Фрагмент текста:

Вот в 1813 году британский математик Вильям Мур, работавший в Королевской военной академии, издаёт 150-страничный труд «О движении ракет…», разбирающий тему во всех подробностях. Что мы знаем о Вильяме Муре? Мгм, примерно то, что написано в предыдущем предложении.

Во второй половине XIX века задача о движении ракеты изучается в рамках курса динамики в Кембриджском университете. Она входит в учебник (учебник!) Тейта и Стила «Трактат по динамике частицы». Во все его шесть изданий в 1856−1889 гг.

В 1897 году — в декабре, это важно — Иван Мещерский защищает в Петербургском университете диссертацию на тему «Динамика точки переменной массы». В 1904 г. публикуются «Уравнения движения точки переменной массы в общем случае». Тут сослагательное наклонение наконец приотпускает эту историю — пресловутая формула иногда называется-таки уравнением Мещерского. Но…

В 1903 г. К.Э. Циолковский публикует ту-самую-формулу в «Исследовании мировых пространств реактивными приборами». Впервые же она представлена в его рукописи «Ракета», датированной 10 мая 1897.

…дата на листе рукописи вписана на поля и столь размашисто, что места занимает больше, чем сама формула. Мне вся эта история о приоритете кажется чрезвычайно гуманитарной, хуже битвы Лейбница с Ньютоном за матанализ. Ну да ладно. Оно, может, и к лучшему.
Суровой русской зимой в своём доме «калужский мечтатель» мечтал не только о ракетах и космосе. Еще он мечтал уничтожить жизнь в тропическом поясе. Как? О, у него был план. Десантировать на побережье тропиков тысячекилометровую цепь никелированных клеток на колёсах с солдатами внутри, выжечь всё перед ней, передвинуть клетки, посадить под ними корнеплоды. Повторять, пока есть тропики. Честное слово, это практически дословная цитата из «Будущего Земли и человечества».

Задание A:
Изложите короче абзац текста об истории формулы движения ракеты, начинающийся словами «Во второй половине XIX века», и сохраните его основные факты.
Задание B:
Верните из текста об истории формулы движения ракеты отрывок между словами «Вот в 1813 году» и «в предыдущем предложении.» включительно.
Задание C:
Какой датой, согласно тексту об истории формулы движения ракеты, помечена рукопись Циолковского «Ракета»?
Дальнейший материал взят из другого источника.

Фрагмент данных:
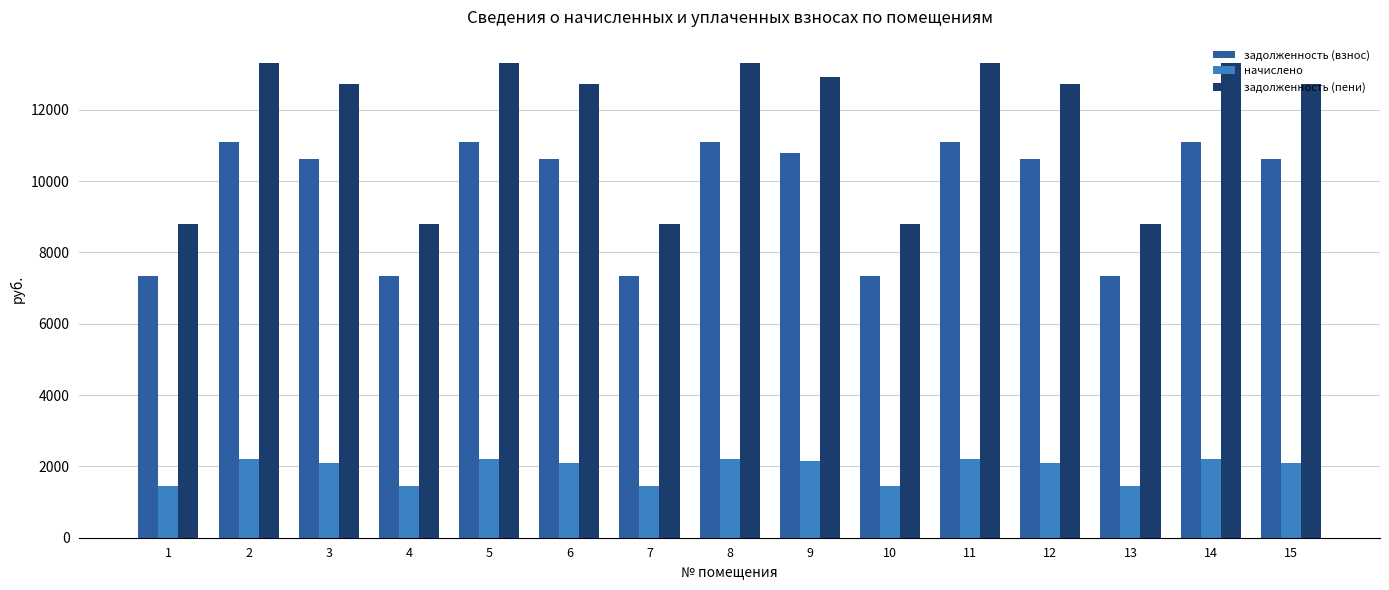

List the series in order of their overall mean, lowest first.

начислено, задолженность (взнос), задолженность (пени)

Ответ A:
Во второй половине XIX века задачу о движении ракеты изучали в Кембриджском университете в курсе динамики. Она вошла во все шесть изданий учебника Тейта и Стила «Трактат по динамике частицы», выходивших в 1856−1889 гг.

Ответ B:
Вот в 1813 году британский математик Вильям Мур, работавший в Королевской военной академии, издаёт 150-страничный труд «О движении ракет…», разбирающий тему во всех подробностях. Что мы знаем о Вильяме Муре? Мгм, примерно то, что написано в предыдущем предложении.

Ответ C:
10 мая 1897 года.